[Opening Provided text section]

Breaking down rare earth element magnets for recycling

https://arstechnica.com/science/2025/10/breaking-down-rare-earth-element-magnets-for-recycling/

Doug Johnson Oct 20, 2025 · 3 mins read
Breaking down rare earth element magnets for recycling
Share this

All the world’s discarded phones, bricked laptops, and other trashed electronics are collectively a treasure trove of rare earth elements (REEs). But separating out and recovering these increasingly sought-after materials is no easy task.

However, a team of researchers says it has developed a way of separating REEs from waste—magnets, in this case—that is relatively easy, uses less energy, and isn’t nearly as emissions and pollution intensive as current methods. The team published a paper describing this method in the Proceedings of the National Academy of Sciences.

[Closing Provided text section]

§ Tasks to complete:
#1 In one to three sentences, say what the article on rare earth magnet recycling gives as the advantages of the researchers' new separation method over current methods.
#2 Continue the article on breaking down rare earth element magnets for recycling, starting after its last sentence.
The rows are unrelated to the article on rare earth magnet recycling.

[Opening Data section]

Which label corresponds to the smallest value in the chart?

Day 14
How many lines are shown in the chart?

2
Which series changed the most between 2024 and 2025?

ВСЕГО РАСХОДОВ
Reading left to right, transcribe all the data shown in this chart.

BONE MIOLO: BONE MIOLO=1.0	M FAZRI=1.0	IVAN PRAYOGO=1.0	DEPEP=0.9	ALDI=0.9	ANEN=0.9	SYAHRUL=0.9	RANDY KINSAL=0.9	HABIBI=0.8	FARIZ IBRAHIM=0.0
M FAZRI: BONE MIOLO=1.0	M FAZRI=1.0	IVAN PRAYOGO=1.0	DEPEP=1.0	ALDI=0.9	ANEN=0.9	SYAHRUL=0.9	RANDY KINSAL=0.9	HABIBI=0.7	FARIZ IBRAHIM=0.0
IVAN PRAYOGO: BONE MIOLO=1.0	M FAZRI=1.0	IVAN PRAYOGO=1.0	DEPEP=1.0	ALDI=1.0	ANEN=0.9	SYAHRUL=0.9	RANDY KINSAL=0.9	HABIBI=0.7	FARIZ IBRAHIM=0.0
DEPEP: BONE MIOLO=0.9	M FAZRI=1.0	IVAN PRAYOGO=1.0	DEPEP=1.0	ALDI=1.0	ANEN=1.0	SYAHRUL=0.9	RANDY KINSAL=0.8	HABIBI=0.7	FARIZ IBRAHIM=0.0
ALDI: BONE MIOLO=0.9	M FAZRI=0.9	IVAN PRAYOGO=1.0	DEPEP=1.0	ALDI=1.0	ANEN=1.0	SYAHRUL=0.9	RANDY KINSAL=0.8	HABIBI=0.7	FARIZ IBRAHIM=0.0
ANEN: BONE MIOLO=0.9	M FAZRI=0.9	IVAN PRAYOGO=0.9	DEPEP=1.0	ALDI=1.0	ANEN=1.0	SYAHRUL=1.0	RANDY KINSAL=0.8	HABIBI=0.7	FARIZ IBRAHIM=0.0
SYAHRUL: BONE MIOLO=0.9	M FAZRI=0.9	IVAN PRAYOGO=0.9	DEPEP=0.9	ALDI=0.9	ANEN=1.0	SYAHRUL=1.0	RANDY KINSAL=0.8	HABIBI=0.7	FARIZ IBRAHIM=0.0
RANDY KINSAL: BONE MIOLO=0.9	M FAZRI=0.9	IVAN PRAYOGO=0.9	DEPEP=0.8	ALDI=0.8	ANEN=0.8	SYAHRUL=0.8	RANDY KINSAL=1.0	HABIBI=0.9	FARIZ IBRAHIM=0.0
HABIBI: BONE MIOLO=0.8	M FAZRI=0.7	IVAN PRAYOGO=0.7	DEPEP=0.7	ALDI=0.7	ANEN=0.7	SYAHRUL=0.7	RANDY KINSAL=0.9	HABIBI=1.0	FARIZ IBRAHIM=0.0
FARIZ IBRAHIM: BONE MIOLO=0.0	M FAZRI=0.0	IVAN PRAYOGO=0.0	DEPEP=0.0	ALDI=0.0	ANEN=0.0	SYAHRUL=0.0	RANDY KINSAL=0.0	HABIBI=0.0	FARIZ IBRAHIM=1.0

[Closing Data section]

§ Answer list:
#1 The researchers say their way of separating rare earth elements from waste magnets is relatively easy and uses less energy. It is also not nearly as emissions and pollution intensive as current methods.

#2
In short, this process involves using an electric current to heat waste magnets to very high temperatures very fast, and using chlorine gas to react with the non-REEs in the mix, keeping them in the vapor phase. James Tour, one of the authors and a professor of materials science and nanoengineering at Rice University, says that the research can help the United States meet its growing need for these elements.

“The country’s scurrying to try to see how we can get these [REEs],” he says. “And, in our argument, it’s all in our waste… We have it right here, just pull it right back out of the waste.”

Getting hot in here

In 2018, Tour and his colleagues discovered that this rapid heating process, called flash joule heating, can turn any carbon source—including coal, biochar, and mixed plastic—into graphene, a very thin, strong, and conductive material.

Building on this, in 2023, they developed a method that uses flash joule heating and chlorine. In this work, they identified the Gibbs free energy, the reactivity of a material, for the oxide form of all 17 REEs and nine common oxides found in REE waste.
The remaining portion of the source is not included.